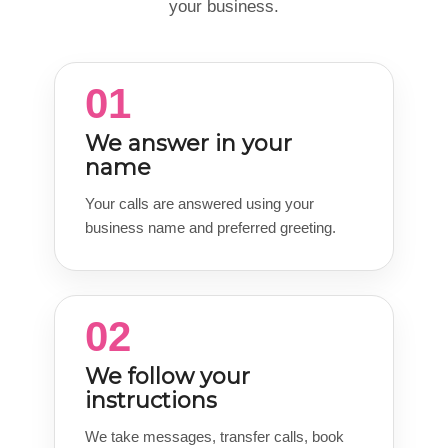
your business.
01
We answer in your
name
Your calls are answered using your
business name and preferred greeting.
02
We follow your
instructions
We take messages, transfer calls, book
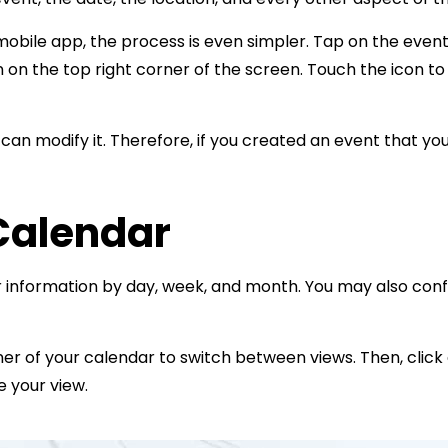
r mobile app, the process is even simpler. Tap on the even
con on the top right corner of the screen. Touch the icon to
can modify it. Therefore, if you created an event that yo
Calendar
 information by day, week, and month. You may also conf
rner of your calendar to switch between views. Then, clic
e your view.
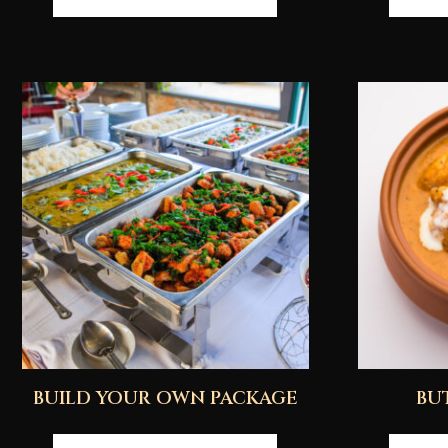
BUILD YOUR OWN PACKAGE
BU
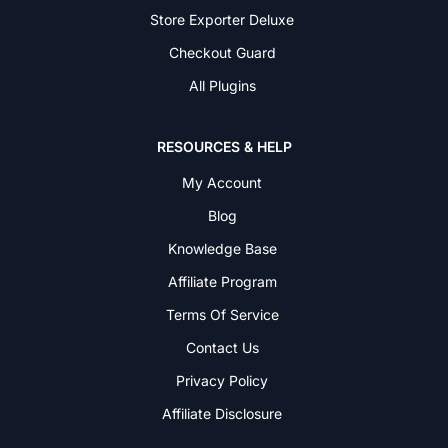
Store Exporter Deluxe
Checkout Guard
All Plugins
RESOURCES & HELP
My Account
Blog
Knowledge Base
Affiliate Program
Terms Of Service
Contact Us
Privacy Policy
Affiliate Disclosure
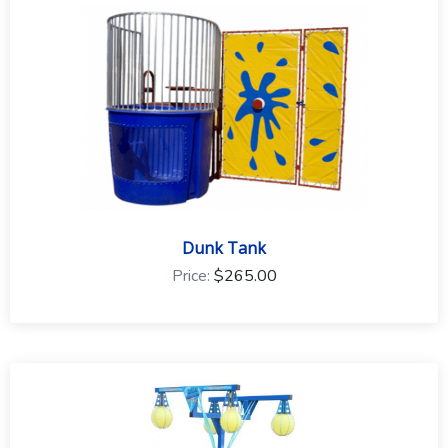
to the event type and rental equipment.
Dunk Tank
Price:
$265.00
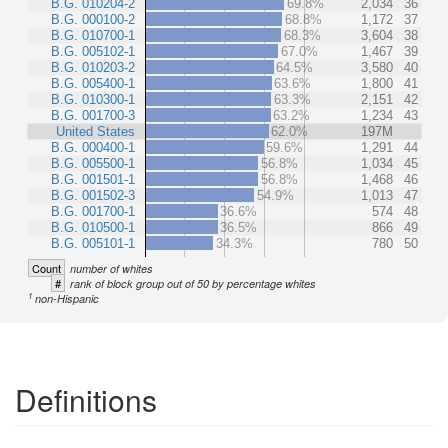
B.G. 010204-2
69.8%
2,034
36
B.G. 000100-2
68.8%
1,172
37
B.G. 010700-1
68.3%
3,604
38
B.G. 005102-1
67.0%
1,467
39
B.G. 010203-2
64.5%
3,580
40
B.G. 005400-1
63.6%
1,800
41
B.G. 010300-1
63.3%
2,151
42
B.G. 001700-3
63.2%
1,234
43
United States
62.0%
197M
B.G. 000400-1
59.6%
1,291
44
B.G. 005500-1
56.8%
1,034
45
B.G. 001501-1
56.8%
1,468
46
B.G. 001502-3
54.9%
1,013
47
B.G. 001700-1
36.6%
574
48
B.G. 010500-1
36.5%
866
49
B.G. 005101-1
34.3%
780
50
Count
number of whites
#
rank of block group out of 50 by percentage whites
1
non-Hispanic
Definitions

EXERCISE GOAL -
Tally the lines above that contain the string "Affiliate". Respond with the total alone.

RESULT BELOW -
2